The data consists of seven tif files, two from Guatemala, two from Colombia, and three from St. Lucia. The following files contain multiple methods that transform the images into numeric pixel values, creating datasets that can be used for clustering. The primary script used to generate a dataset is main_process.py and it calls the following:
fourier_transform.py: handles all input image fourier transformations
image_segmentation.py: crops images to a set number of pixels and implements self-organizing maps for feature detection and color quantization.
raster_brick.py: takes crs projection and polygon coordinates to extract out a single rooftop
- Start in
processing/
- View all possible dataset manipulations using
python3 main_process.py --help
- Run
python3 main_process.py
with desired transformations- For example, run
python3 main_process.py --grayscale --crop_single --flatten
to transform all of the roofs to grayscale, crop a 60x60 pixel squre from the center each roof, then create an nx3600 dataset, where n is the number of roofs and 3600 represents each pixel in the cropped roof.
- For example, run
Several smaller datasets -- containing 400 or fewer processed roofs -- can be found in the data/
folder. There are examples of both flattened and zonal datasets, which can be passed to our clustering algorithms.

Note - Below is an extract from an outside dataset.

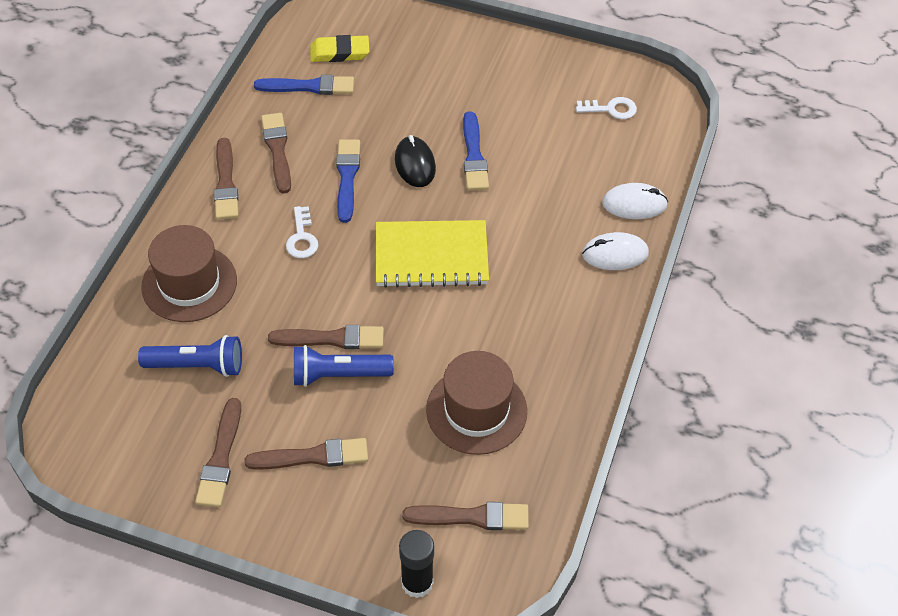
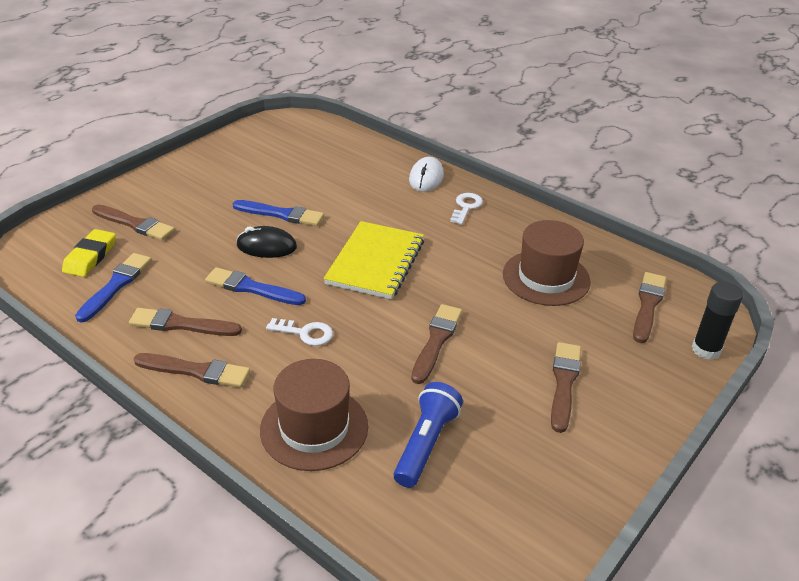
camera: 70 degrees left, 15 degrees down
(221, 458) = (547, 449): brown brush -> brown brush (135, 224)
(338, 375) = (479, 346): blue flashlight -> none
(611, 109) = (285, 143): white key -> white key (466, 207)
(634, 204) = (384, 158): white mouse -> none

The primary analysis script can be found in analysis/
. Passing a dataset through this script will make use of the K-means, PAM, and Hierarchical Agglomerative Clustering algoritms. The output of this script will contain plots for each clustering method as well as csv files that display how the unsupervised methods compared to the actual labels. The results from our analysis can be found in results/
.
This R script takes two parameters: (1) the path to the input csv and (2) the location to save the plots and tables.
- To run the analysis script:
Rscript RClusterScript.R --input --output
We've also included the R Notebook -- cluster_and_plot.Rmd
-- that, for a given dataset, walks through the process of generating a feature matrix, passing it through the K-means, PAM, and Hierarchical Clustering Algorithms, and rendering the output.